### [DESCRIPTION OF THE TASK]
Your answer should be one number: the count of lines in the data below that include "still".

### [Stored data]
╔══

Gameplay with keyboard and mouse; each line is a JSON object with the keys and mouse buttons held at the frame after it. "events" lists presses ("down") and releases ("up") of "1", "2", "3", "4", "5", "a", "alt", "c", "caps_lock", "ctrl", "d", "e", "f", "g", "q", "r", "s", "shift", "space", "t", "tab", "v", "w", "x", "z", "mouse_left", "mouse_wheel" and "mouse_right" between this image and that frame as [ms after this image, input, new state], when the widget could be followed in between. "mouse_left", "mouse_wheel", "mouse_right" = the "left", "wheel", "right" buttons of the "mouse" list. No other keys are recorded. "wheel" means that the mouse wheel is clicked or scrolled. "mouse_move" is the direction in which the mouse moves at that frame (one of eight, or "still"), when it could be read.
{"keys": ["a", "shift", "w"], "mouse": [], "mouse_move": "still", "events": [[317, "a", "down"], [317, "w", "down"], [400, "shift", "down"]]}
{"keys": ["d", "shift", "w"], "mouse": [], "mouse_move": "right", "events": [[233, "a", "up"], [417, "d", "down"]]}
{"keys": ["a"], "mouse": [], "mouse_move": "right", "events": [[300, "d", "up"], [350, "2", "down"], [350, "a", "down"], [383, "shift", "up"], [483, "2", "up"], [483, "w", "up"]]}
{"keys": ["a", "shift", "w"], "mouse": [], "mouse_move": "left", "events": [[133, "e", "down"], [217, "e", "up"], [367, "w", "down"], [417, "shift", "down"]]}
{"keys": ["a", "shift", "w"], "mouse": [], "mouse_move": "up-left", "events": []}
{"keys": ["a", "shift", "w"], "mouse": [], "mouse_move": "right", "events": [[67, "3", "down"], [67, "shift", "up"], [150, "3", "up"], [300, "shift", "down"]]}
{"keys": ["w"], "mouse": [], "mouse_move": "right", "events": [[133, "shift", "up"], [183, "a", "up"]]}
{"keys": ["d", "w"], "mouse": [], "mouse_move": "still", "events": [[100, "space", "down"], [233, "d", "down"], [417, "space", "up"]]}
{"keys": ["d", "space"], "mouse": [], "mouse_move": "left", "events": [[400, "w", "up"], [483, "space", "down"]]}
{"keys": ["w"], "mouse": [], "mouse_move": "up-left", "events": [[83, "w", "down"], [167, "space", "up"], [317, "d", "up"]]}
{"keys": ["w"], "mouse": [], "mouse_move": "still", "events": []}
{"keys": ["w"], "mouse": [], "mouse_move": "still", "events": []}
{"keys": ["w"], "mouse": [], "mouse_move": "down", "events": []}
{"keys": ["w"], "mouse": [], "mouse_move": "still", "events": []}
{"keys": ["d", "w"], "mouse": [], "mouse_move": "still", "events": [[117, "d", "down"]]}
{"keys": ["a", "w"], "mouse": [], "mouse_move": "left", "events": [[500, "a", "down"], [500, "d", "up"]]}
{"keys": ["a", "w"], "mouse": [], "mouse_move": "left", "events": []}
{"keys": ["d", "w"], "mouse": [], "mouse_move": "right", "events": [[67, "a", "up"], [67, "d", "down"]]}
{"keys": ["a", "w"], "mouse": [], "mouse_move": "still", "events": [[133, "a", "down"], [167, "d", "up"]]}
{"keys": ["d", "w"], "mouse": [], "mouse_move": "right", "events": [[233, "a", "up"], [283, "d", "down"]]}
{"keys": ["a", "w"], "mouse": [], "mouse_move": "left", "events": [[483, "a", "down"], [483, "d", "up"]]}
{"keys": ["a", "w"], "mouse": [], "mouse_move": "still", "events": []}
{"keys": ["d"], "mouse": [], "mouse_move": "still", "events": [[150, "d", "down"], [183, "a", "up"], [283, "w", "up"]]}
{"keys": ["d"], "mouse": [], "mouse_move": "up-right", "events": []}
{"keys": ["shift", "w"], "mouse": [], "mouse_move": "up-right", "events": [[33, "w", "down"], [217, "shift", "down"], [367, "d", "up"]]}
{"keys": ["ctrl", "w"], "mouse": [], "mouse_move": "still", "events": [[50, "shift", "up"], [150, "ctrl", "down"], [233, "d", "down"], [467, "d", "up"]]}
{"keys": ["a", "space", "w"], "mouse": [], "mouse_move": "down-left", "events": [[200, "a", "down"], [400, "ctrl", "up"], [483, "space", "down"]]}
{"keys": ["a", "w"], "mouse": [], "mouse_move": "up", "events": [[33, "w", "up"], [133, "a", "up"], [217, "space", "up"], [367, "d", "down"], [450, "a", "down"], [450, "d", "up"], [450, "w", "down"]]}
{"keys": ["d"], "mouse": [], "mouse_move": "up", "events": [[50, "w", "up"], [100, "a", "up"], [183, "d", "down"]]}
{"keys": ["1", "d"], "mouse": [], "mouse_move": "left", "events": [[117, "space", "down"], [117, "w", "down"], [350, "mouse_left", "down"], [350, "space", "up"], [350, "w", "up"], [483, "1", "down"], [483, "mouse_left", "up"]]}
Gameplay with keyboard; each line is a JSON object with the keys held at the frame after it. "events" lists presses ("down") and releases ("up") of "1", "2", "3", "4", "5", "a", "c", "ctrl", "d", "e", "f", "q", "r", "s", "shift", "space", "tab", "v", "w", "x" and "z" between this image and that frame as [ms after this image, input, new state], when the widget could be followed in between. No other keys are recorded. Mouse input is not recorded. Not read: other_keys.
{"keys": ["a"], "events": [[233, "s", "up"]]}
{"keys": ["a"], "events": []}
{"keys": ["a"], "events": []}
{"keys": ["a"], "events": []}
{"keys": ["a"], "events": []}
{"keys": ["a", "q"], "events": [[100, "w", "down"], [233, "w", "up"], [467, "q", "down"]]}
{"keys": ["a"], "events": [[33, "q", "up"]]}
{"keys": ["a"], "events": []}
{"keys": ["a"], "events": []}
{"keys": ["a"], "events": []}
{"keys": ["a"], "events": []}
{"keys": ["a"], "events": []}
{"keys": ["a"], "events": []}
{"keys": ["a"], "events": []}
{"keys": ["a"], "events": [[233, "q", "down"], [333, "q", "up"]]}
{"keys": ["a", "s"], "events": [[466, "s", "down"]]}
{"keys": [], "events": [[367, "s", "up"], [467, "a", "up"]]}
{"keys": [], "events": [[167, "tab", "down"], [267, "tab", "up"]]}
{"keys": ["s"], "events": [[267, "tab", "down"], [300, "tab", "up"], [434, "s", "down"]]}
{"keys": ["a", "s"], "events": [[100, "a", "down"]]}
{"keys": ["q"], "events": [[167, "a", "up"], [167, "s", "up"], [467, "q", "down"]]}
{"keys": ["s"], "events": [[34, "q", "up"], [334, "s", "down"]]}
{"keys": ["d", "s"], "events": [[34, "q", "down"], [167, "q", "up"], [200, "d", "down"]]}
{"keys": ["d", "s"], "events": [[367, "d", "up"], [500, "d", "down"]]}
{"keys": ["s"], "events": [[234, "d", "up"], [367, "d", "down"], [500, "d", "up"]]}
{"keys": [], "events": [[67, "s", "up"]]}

╚══

### [TASK RESULT]
11